As I made my way through uneven paths, shale, and unmarked trails, I had to force myself to keep going. Even if I wanted to quit, we were too deep in the woods for a SAG wagon. I wanted to give up. I started making silly mistakes. I wouldn’t change gears in time and get stuck. Other times, I wouldn’t lean into a turn, stiff from fatigue.
My eyes glanced down at my Garmin every few minutes, watching the mileage remain unchanged. I wanted it to be over. I wanted to cry – to feel something, other than the numbness filling my body and the achy joints in my fingers from gripping the handlebars too tight. Much like how we can’t let things go in life. Gripping too tightly to ideas, beliefs, people, things, only hurts us. My hands ached from death-gripping the handlebars out of a false sense of security; believing that if I only held on tighter it wouldn’t buck me off the saddle; that if I white-knuckled down the mountain, I’d stay safe. Instead, I latched on to the bike and with every bump, my hands pinched tighter.
I was trying to let go, but my insecurities held on. I knew I wasn’t a mountain biker if I couldn’t handle the descents, I thought.

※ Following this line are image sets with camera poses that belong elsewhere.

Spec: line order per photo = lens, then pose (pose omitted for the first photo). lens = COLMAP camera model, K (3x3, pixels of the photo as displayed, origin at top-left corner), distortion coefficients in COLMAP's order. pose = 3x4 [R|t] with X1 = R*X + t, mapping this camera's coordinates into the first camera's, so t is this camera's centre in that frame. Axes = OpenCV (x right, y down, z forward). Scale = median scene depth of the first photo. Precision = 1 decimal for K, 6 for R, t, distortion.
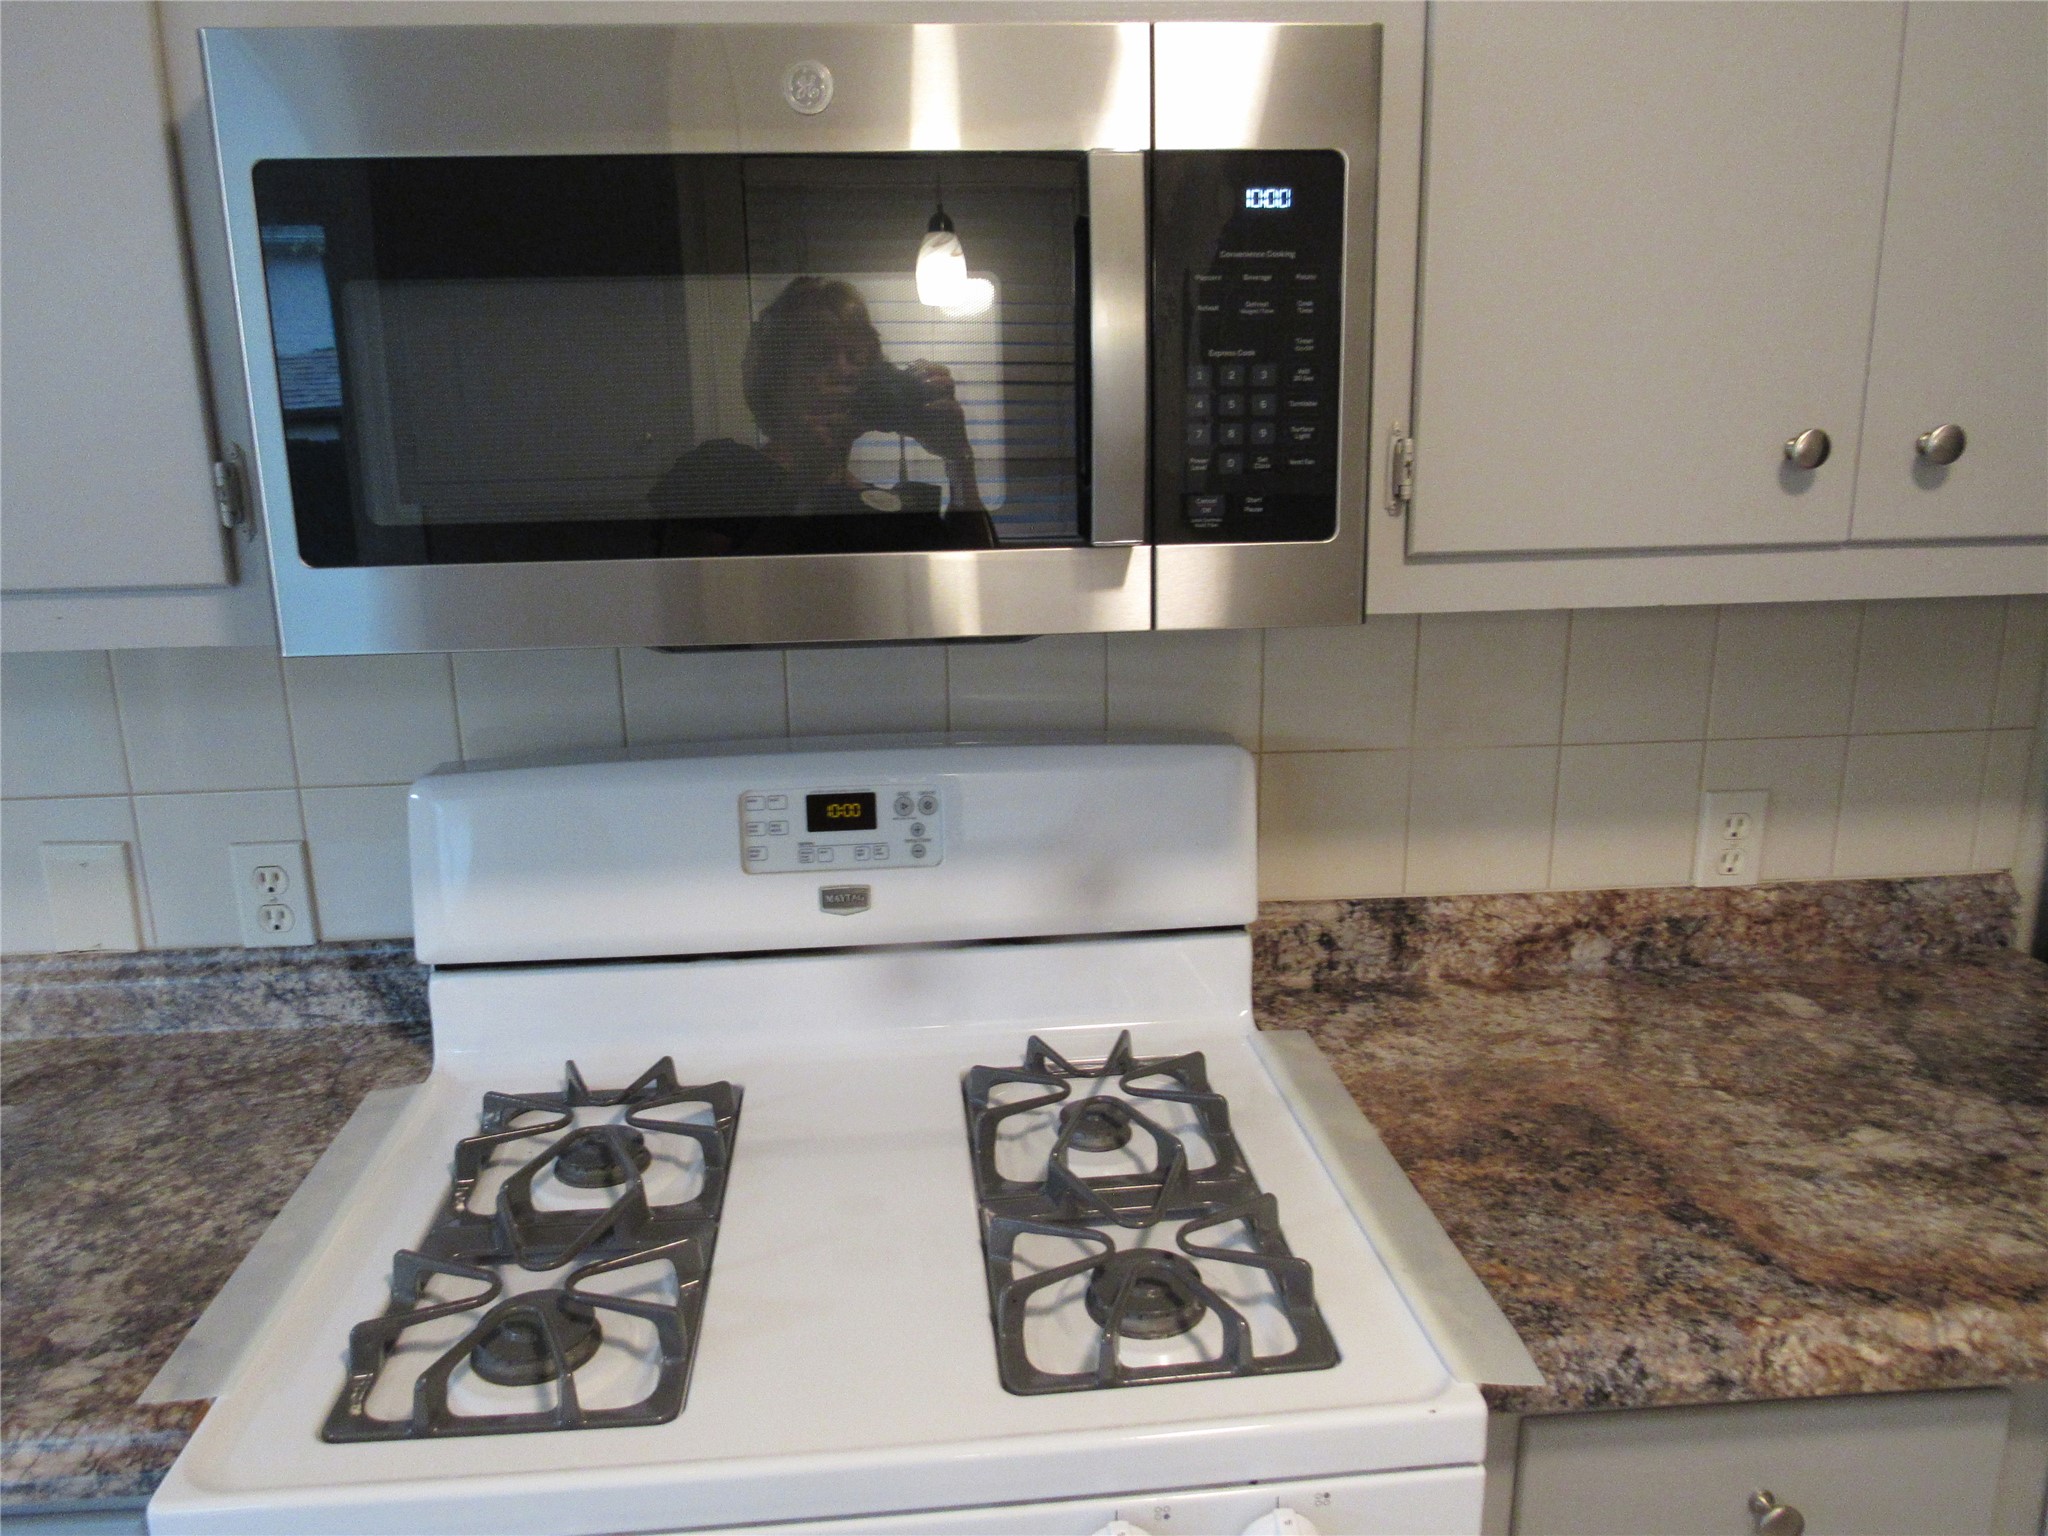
lens RADIAL K [[1468.1, 0, 1009.4], [0, 1468.1, 763.3], [0, 0, 1]] dist [-0.052292, 0.040176]
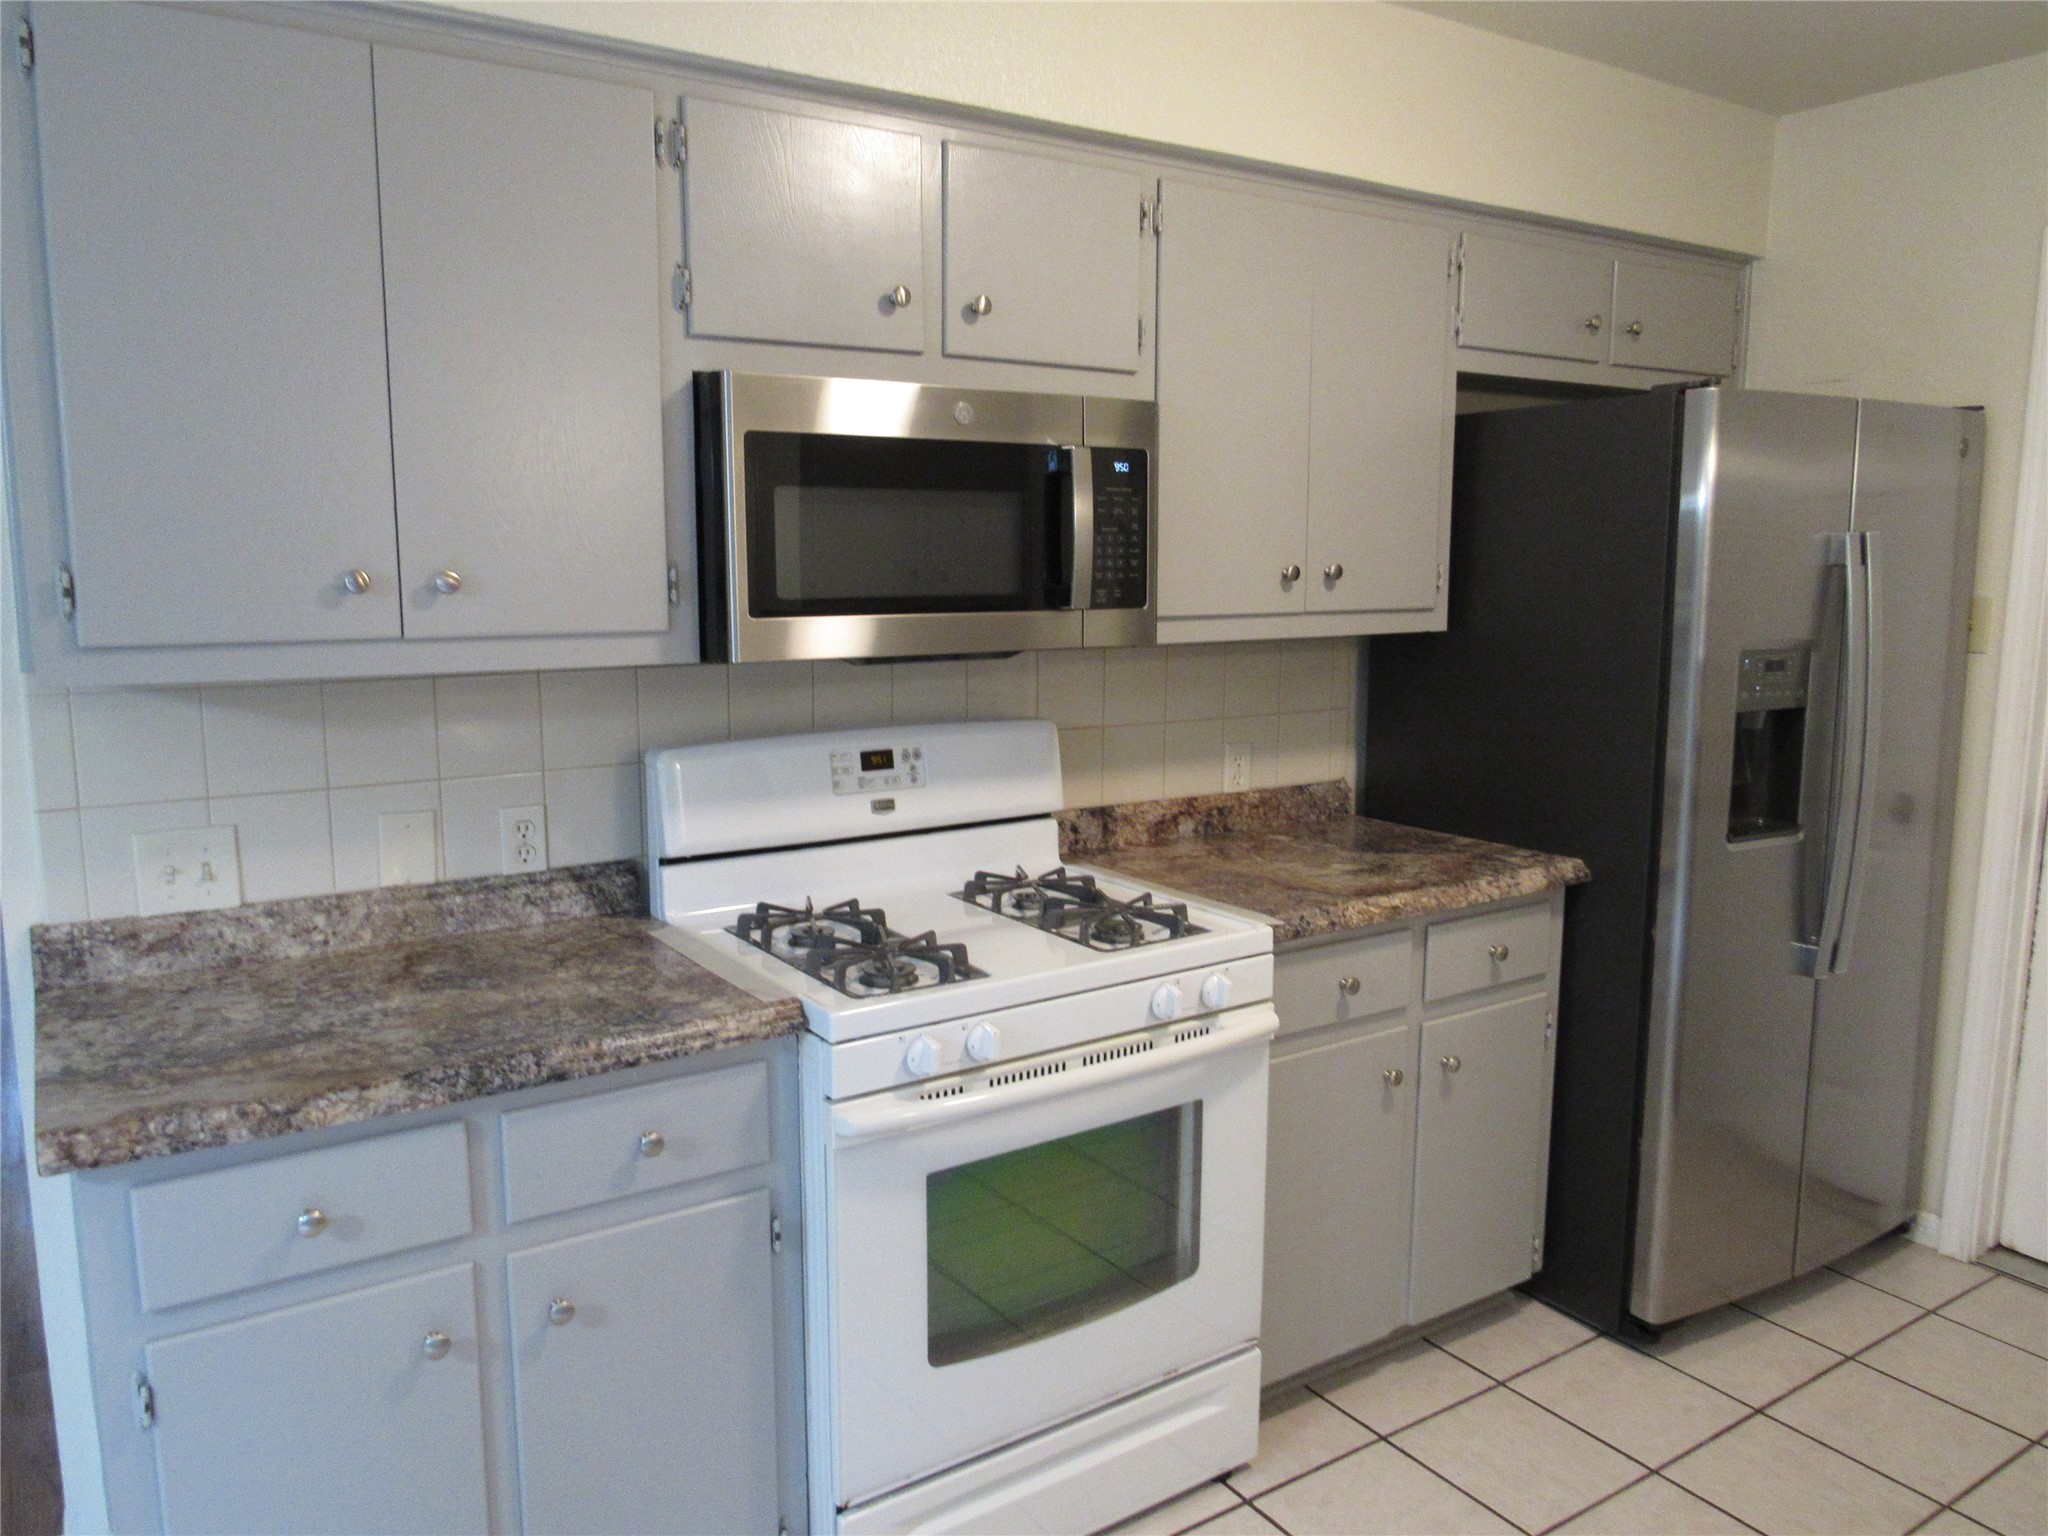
lens RADIAL K [[1460.1, 0, 1024.0], [0, 1460.1, 768.0], [0, 0, 1]] dist [-0.114901, 0.000917]
pose [[0.873945, -0.052095, 0.483225, -0.794904], [0.098095, 0.992684, -0.070392, 0.179737], [-0.476023, 0.108920, 0.872662, -0.667166]]
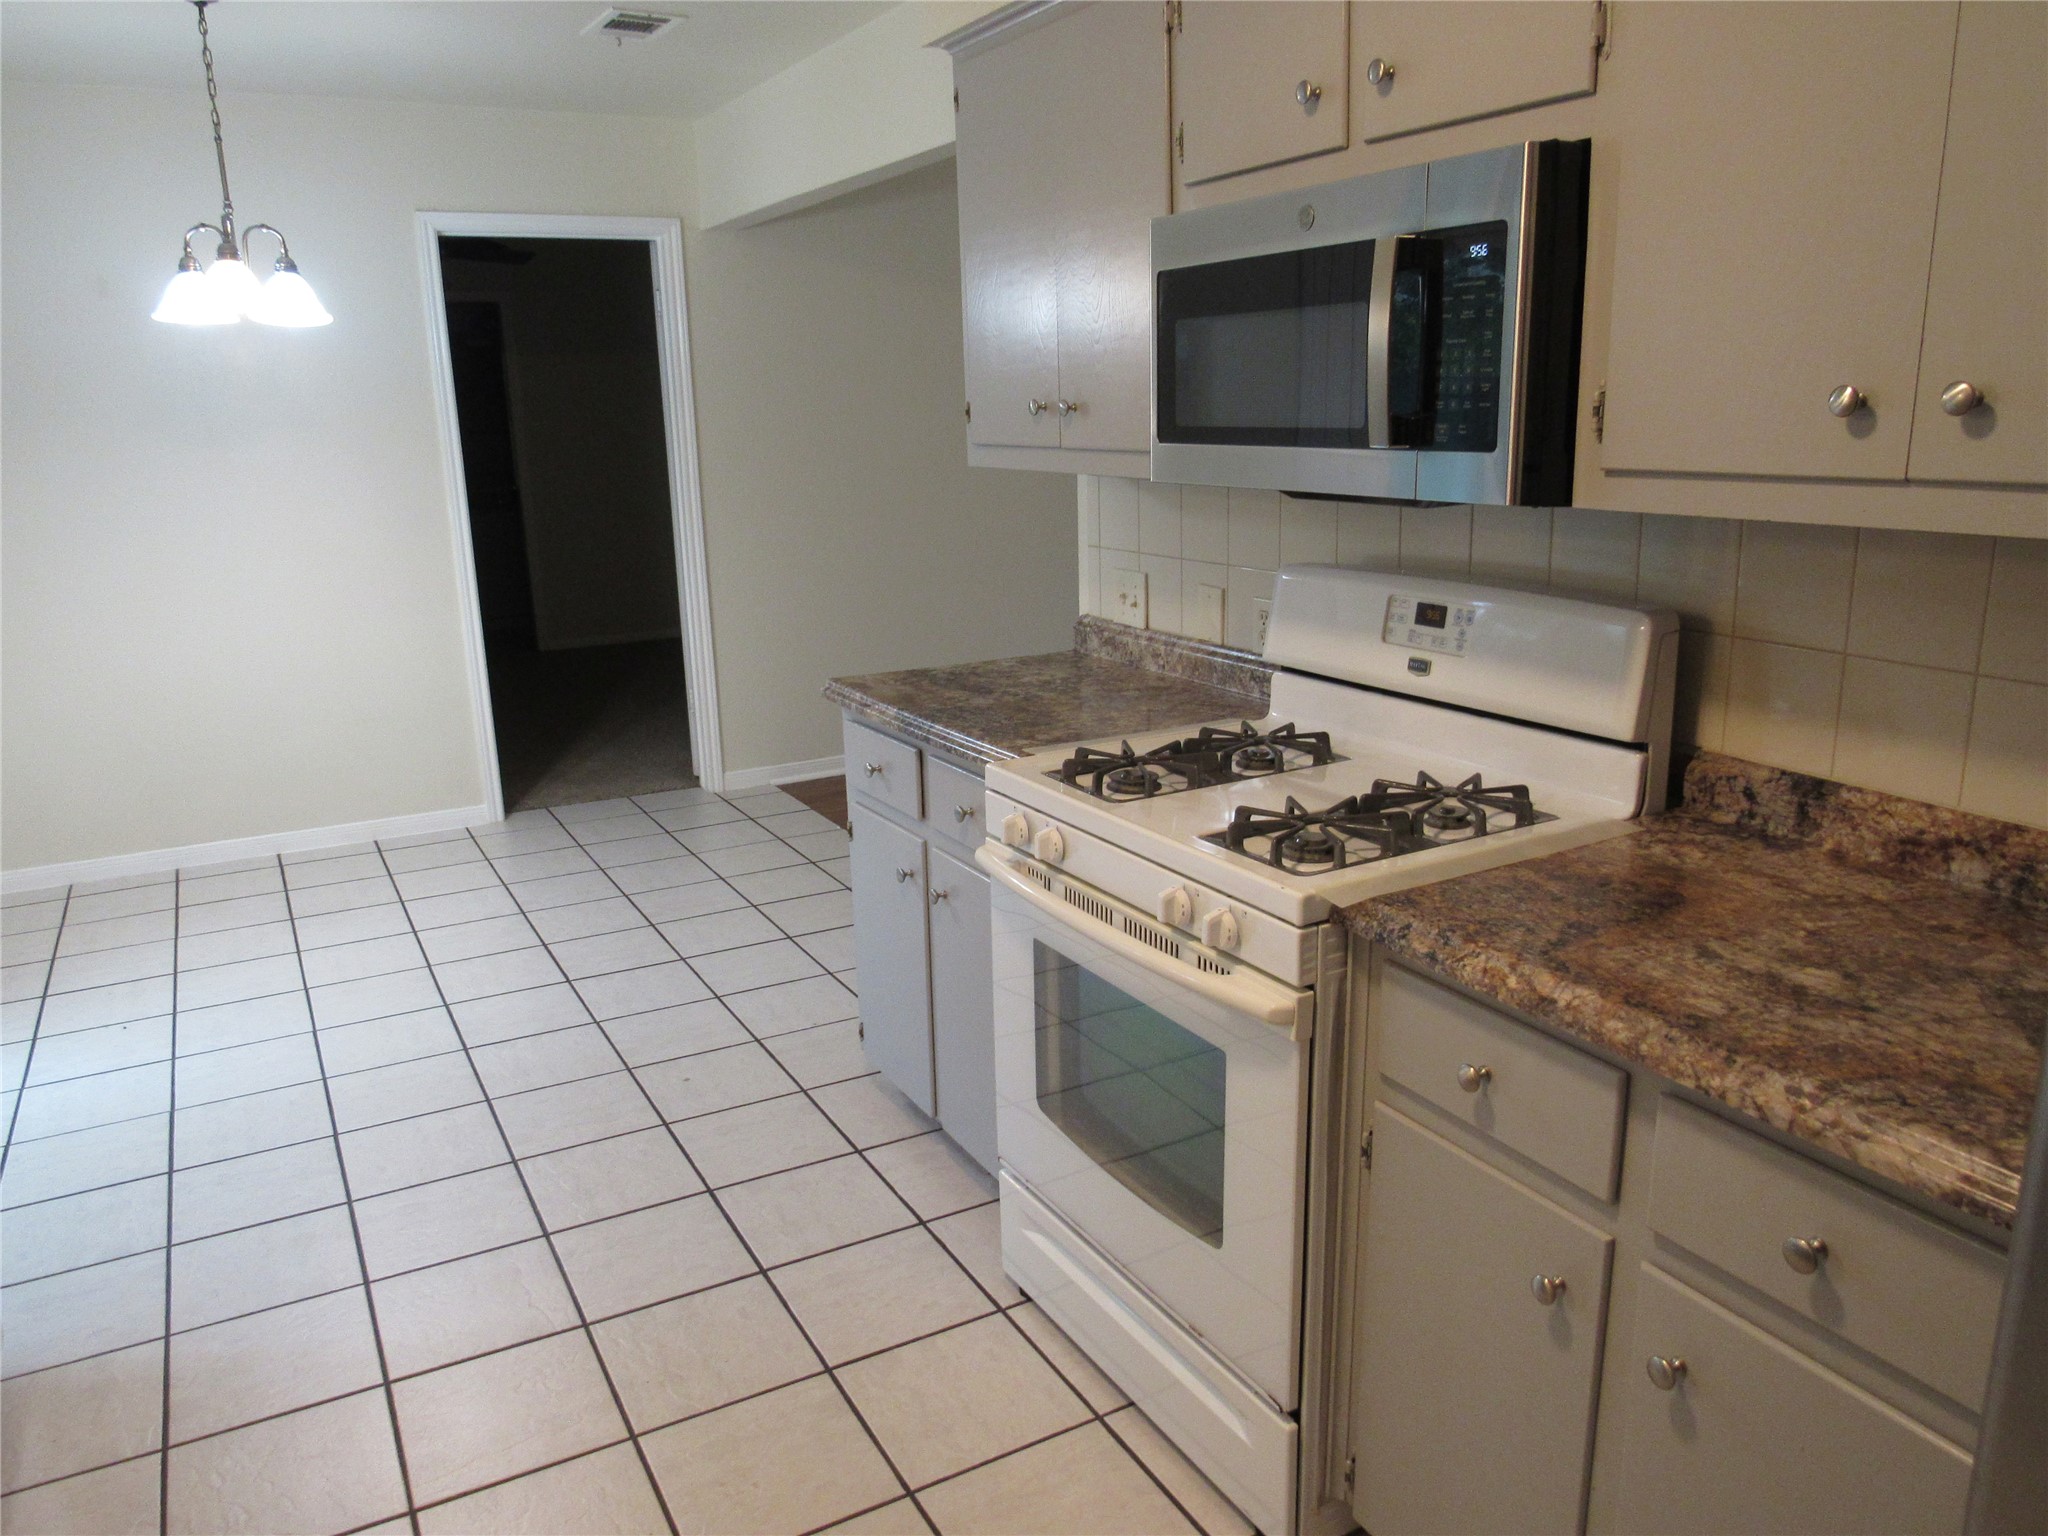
lens RADIAL K [[1489.0, 0, 1017.9], [0, 1489.0, 774.8], [0, 0, 1]] dist [-0.031511, 0.029980]
pose [[0.409074, 0.234250, -0.881922, 1.145051], [-0.202939, 0.965638, 0.162354, 0.027603], [0.889649, 0.112562, 0.442555, -0.136558]]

I was running out of water; I had no more gels. Switchback after switchback of loose, sandy dirt, my brakes squealed as mountain bikers flew past me. With every, “on your left,” my self-worth drained. I attached too much of myself to the results of races. Who was I if I wasn’t first?
I was fucking average and I hated it. Average didn’t land pro contracts; it didn’t encourage other teams to seek your talent; my biggest fan was my mom because of course, she’s my mom. If I wasn’t the best, I wanted nothing.
As I turned the corner in the final stretch of the race, I heard Kyle, the Race Director, announce my name among the sea of cheers. A young man placed my finisher’s medal over my crusty hair and dirty cheeks and told me, “congrats!” My family rushed to my side and wrapped their lively arms around my exhausted body.
In mountain biking and in life, you’re constantly faced with obstacles. You can choose to sit there and wait for the obstacle to move itself or you can roll over it. I was awarded first place because I was the only woman in my category. I was quick to disregard my win, but then Kyle leaned over to me and said, “You have to show up to win.” And if I had anything, I had the willingness to show up.